383 published papers were manually reviewed from 1989 to June 2018 and the genomic and phenotypic annotations of each mosaic variant were curated and integrated into the database. Starting from the recognition of the important role of genomic mosaicism in genetics, studies on genomic mosaicism burgeons and the number of publications increases steadily through the past decades.
Figure 1. Distribution of publication date of papers collected in this database.
In summary, 2182 individuals carrying postzygotic mosaic variants are included in the database. There are mainly two kinds of mosaic variants in our collection: the mosaic variants related to non-cancer diseases and those detected in 422 healthy individuals. Disease-related mosaicism includes the transmission of mosaic variants from parents or grandparents to offspring. The field 'whose mosaic' is denoted as 'grandparents'/'parents' in this situation. Disease-related mosaicism also include the event that the mosaic variants in one dividual directly lead to the abnormal phenotype or disease. The field 'whose mosaic' is denoted as 'patient' in this situation. The number of individuals in each categories are shown below.
Table 1. Number of individuals in this database. According to the description of phenotype in published papers, phenotype of each individual is classified into one of the three categories including: (1) asymptomatic, (2) milder phenotype that fulfills some but not all the disgostic criteria, and (3) all the diagnostic criteria of the specific disease are fulfilled. Fractions of individuals in each category are shown in the pie chart. The moasic allele frequency (MAF) information estimated in the original publication was also integrated into the database if available. The percentage of individuals with mosaic allele frequency in each decile is presented here.
Figure 2. (Left) Percentage of individuals in each phenotype category; (Right) Percentage of mosaic variants in each decimal MAF.
So far, 34689 postzygotic mosaic variants from non-cancer individuals are collected and integrated into this database. The genomic distribution and mutational spectrum of these mosaic muations are shown here.
Figure 3. Genomic distribution of mosaic variants collected in this database. Circos plot of the mosaic variants collected in MosaicBase. Histograms demonstrate the number of variants for each 1Mb genomic window. Chromosomal bands are illustrated in the outer circle with centromeres colored in red.
Figure 4. Statistical analysis of base substitution spectrum of mosaic SNVs in MosaicBase. Tri-nucleotide mutation spectrum of mosaic and inherited SNVs. Common variants with population allele frequency higher than 10% in dbSNP (version 137) are also shown. The description of tri-nucleotide mutation spectrum can be found here
Figure 5. Proportion of single base mutation signatures for mosaic and inherited SNVs.
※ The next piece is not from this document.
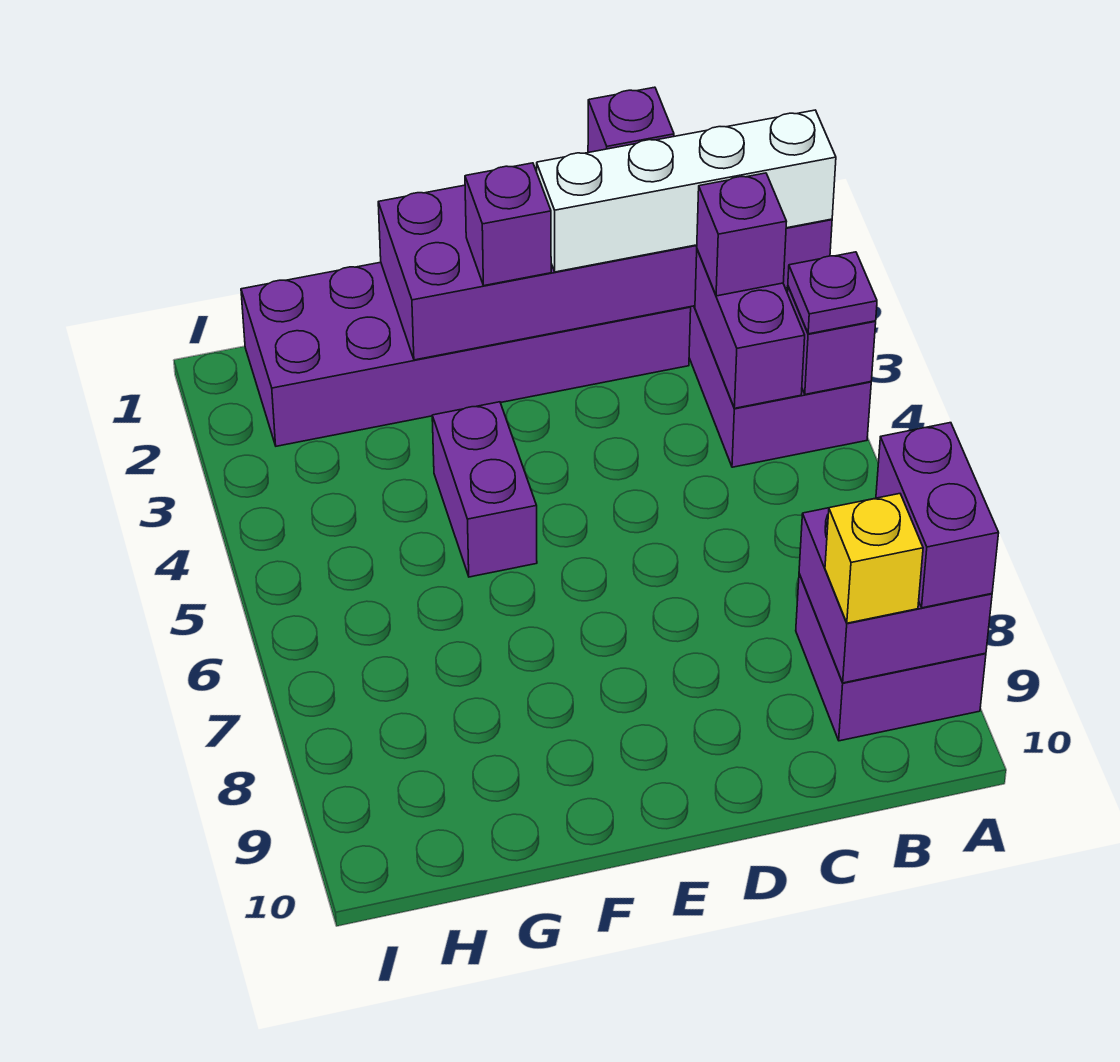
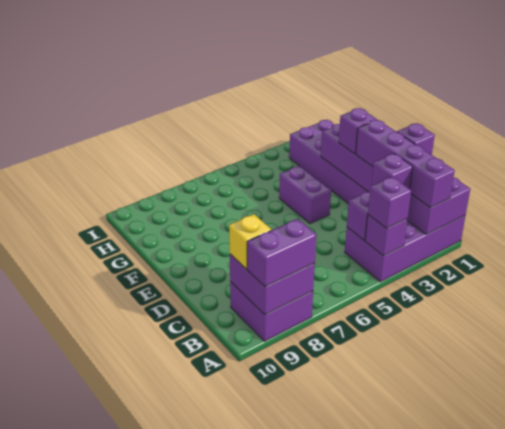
white 1x4 brick [537,110,836,272] -> purple 1x4 brick [356,120,455,207]
purple 1x1 plate [788,252,877,334] -> purple 1x1 brick [368,177,411,229]
purple 1x2 brick [432,402,537,577] -> purple 1x2 brick turned to [279,166,331,224]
Signatures are decomposed to reach a prediction rate of >96%. Common variants with population allele frequency higher than 10% is also shown and compared.
Figure 6. Correlation of the density of mosaic variants and known genomic regulation features. GC contents, Dnase I hyper sensitive postions, Replication timing, Histone modification profiles from GM12878 are compared. Y axis is the genome-wide Pearson correlation coefficient with a window size of 1MB. Variants collected in MosaicBase are compared with common SNPs in dbSNP (version 137) with population AF > 10%. H2AZ, Histone 2A.Z variant; DHS, Dnase I hyper sensitive; PCC, Pearson correlation coefficient.
Figure 7. The general relationship between MAF of mosaic variant and carrier phenotype. No significant difference was found when we considered the variants identified from all individuals. However, when we went into mosaic variants in "parent" group, the mosaic variants in parents with milder or full disease phenotype had significantly higher MAF than those in asymptomatic parents.